◆ Фрагмент страницы ◆

+---+

– Попы твои всё подписали. Они давно на свободе и водку трескают…

От крысиных глазок стукача невозможно было укрыться. Он, как настырная навозная муха, все время что-то жужжал отцу Григорию в ухо; из его прокуренного рта несло отвратительным смрадом…

Допросы и обвинительное заключение

Сети нечестивых окружили меня, но я не забывал закона Твоего.

Пс. 118; 61

Как-то вечером отец Григорий, сидя на камерных нарах, в который раз с тревогой задумался о судьбе своих близких и родных. Он уже прошептал наизусть вечернее правило, как вдруг его вызвали на допрос. Продержав задержанного Пономарева две недели в подвале, следователь РОНКВД Чепарухин решил наконец допросить и его. Собственно, допрос – это названо очень условно. В протоколе следователь сам напишет все, что необходимо для «нужного хода дела», а Пономарев… Главное – сломать его любой ценой.

Допрос происходил в зарешеченной комнате.

На допрашиваемого направляли огромный рефлектор, слепящий глаза, в то время как самого следователя не было видно, лишь слышался откуда-то из угла комнаты его леденящий голос.

Допрос велся непрерывно с 10 часов утра до 5 вечера, а затем с 8 часов вечера до 3 ночи. При этом арестованному не разрешали не только присесть, но даже подержаться за спинку стула…

После выяснения формальных анкетных данных следователь стал задавать отцу Григорию вопросы про какую-то монархическую фашистскую организацию, в которой он, Пономарев, якобы состоял, а впоследствии был ее руководителем. Но позднее руководителем «оказался» уже не он, а настоятель Вознесенской церкви протоиерей Григорий Лобанов, а Пономарев, завербованный фашистской кликой церковников, – всего лишь несчастный исполнитель диверсионных акций и прочее.

+---+

◆ Задания ◆
1/ Поместите в JSON-список строк участок записей от строки с «El gobierno no consiguió los votos y tuvo» до конца записей включительно: по одной строке на элемент, пустые строки пропустите.
2/ Приведите продолжение текста о допросе отца Григория, начав сразу после его последнего предложения.

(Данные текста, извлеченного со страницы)
+---+

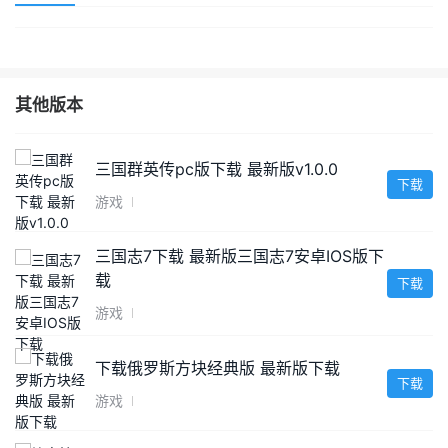
其他版本
三国群英传pc版下载 最新版v1.0.0
下载
游戏
三国志7下载 最新版三国志7安卓IOS版下
载
下载
游戏
下载俄罗斯方块经典版 最新版下载
下载
游戏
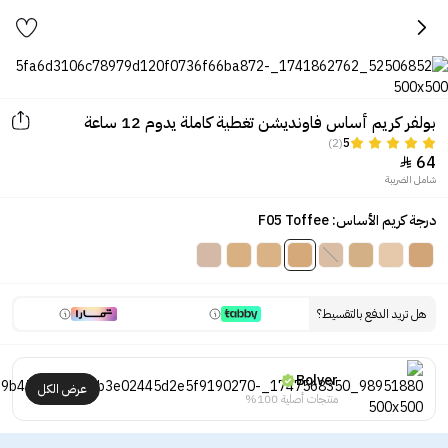
بولفر كريم أساس فاونديشن تغطية كاملة يدوم 12 ساعة
(2)
5
64

شامل الضريبة
درجة كريم الأساس: F05 Toffee
هل تريد الدفع بالتقسيط؟
Bolver
عرض الكل
منتجات أصلية 100%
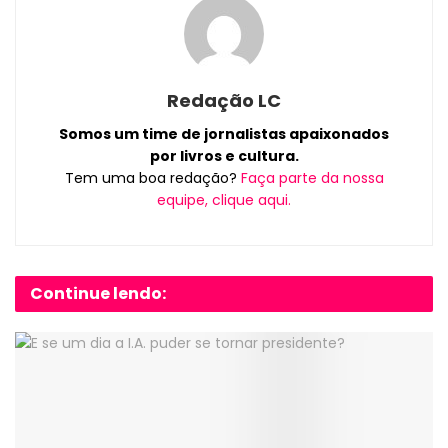
Redação LC
Somos um time de jornalistas apaixonados
por livros e cultura.
Tem uma boa redação?
Faça parte da nossa
equipe, clique aqui.
Continue lendo:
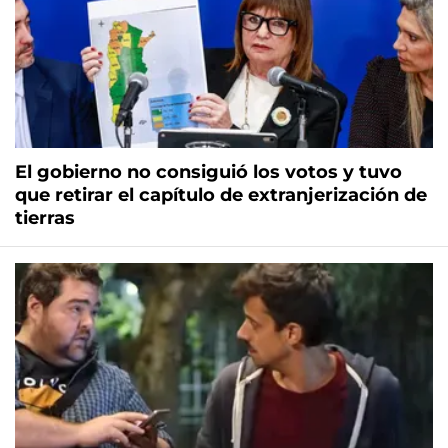
El gobierno no consiguió los votos y tuvo
que retirar el capítulo de extranjerización de
tierras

+---+

◆ Ответы по заданиям ◆
1/
[
  "El gobierno no consiguió los votos y tuvo",
  "que retirar el capítulo de extranjerización de",
  "tierras"
]

2/
«Какие фашисты? Да это настоящий бред… – думал отец Григорий. – Или какая-то актерская игра». Но следователю было не до шуток. Его вопросы звучали так чеканно, что казалось, будто он специально репетировал свою речь и все вопросы и ответы на них знал заранее. Всё происходило как в дурном сне или в шпионских кинофильмах!

День клонился к вечеру. Допрос отца Григория, который начался с вечера, продолжался всю ночь и бóльшую половину следующего дня.

Огромный рефлектор – «помощник следователей» – неумолимо лупил прямо по глазам. За все время допроса отцу Григорию не разрешили даже присесть, и он недоумевал, как еще держится на ногах.

Вопросы следователя летели один за другим:

– Знаете ли вы Лобанова, Коровина, Иванова? Являлись ли они участниками контрреволюционной организации?

– Они никогда ничего не высказывали против советской власти и коммунистической партии, – твердым голосом ответил отец Григорий.

Но следователь, даже не дослушав ответ, снова задал вопрос:

– Расскажите, что вам известно о проводимой ими агитационной деятельности против советской власти?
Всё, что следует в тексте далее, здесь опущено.